University of California University in San Diego created the most complete atlas of chromosomal sites, which are potentially connected with the inheritance of complex character traits or the development of diseases. These “hot spots” enhance the activity of genes underlying such disorders as diabetes, Alzheimer’s disease or autoimmune violations. The results of the study are published in Cell magazine.
In the human body there are many different types of cells (nervous, muscle, fatty, etc.), which have the same DNA set. The type of cell depends on which genes are active in it, and which are suppressed. It is known that this is controlled by special regulators, such as promoters and enhancers. They are DNA sections on the same chromosome as the gene regulated by them (therefore they are called cis-regulatory elements or CCREs). Current catalogs of human regulatory sequences are still incomplete, although scientists suggest that many of these elements may be associated with diseases.
Scientists analyzed 615,998 cell nuclei of 30 types of human tissues obtained from several adult donors to form an open chromatin profile – sections of chromosomes, which are involved in interactions with other biological molecules, for example, with transcription factors, which in turn affects the activity of genes. Experts found 890,130 areas of open chromatin corresponding to CCRE.
The data obtained researchers have combined with the results of the previous study, in which the areas of open chromatin were determined for cells of 15 types of tissues of human embryos. This made it possible to trace how chromatine profiles change throughout the human life. In general, scientists have identified profiles for 1.3 million cells and made up cards for 1.15 million cis regulatory sequences covering 14.8 percent of the genome in 222 cell types.

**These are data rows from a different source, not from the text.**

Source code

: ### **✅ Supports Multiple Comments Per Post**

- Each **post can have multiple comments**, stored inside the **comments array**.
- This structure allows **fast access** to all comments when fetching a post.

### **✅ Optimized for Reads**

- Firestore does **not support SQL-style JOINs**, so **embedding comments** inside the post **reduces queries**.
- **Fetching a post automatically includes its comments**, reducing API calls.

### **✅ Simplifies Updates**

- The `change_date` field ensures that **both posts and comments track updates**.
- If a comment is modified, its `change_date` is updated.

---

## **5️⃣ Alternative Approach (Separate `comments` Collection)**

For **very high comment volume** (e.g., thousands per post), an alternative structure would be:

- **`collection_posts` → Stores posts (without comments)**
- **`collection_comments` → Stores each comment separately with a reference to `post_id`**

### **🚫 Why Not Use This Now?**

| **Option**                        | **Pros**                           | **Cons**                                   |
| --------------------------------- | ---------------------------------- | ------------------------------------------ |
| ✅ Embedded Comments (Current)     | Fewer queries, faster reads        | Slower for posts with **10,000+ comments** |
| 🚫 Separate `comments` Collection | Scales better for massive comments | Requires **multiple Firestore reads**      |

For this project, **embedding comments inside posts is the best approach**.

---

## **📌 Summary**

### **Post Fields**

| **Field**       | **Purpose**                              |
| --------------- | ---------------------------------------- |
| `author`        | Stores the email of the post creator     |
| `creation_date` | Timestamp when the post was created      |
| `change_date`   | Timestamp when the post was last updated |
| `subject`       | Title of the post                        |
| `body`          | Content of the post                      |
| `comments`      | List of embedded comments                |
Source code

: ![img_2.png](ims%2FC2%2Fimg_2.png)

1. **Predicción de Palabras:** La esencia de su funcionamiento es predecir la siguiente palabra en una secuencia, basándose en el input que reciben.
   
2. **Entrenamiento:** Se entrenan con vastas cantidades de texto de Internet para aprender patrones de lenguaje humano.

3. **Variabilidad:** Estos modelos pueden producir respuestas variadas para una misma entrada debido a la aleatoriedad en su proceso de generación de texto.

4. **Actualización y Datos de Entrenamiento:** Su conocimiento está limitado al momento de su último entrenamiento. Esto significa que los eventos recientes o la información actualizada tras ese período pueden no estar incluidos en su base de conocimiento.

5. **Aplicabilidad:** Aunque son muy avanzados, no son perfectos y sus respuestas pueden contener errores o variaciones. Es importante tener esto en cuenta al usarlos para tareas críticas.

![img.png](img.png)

The command used the CCRE atlas compiled by it in order to associate certain genetic options with complex human features or diseases. For example, researchers revealed a variant of the RS16940186 gene, which is greatest likely associated with ulcerative colitis. This option enhances the expression of the IRF8 molecule in the epithelial cells of the gastrointestinal tract through the creation of an open chromatin in the place where an enhancer is connected to transcription factors. This confirms that the Atlas is useful for identifying molecular mechanisms of various genetic disorders.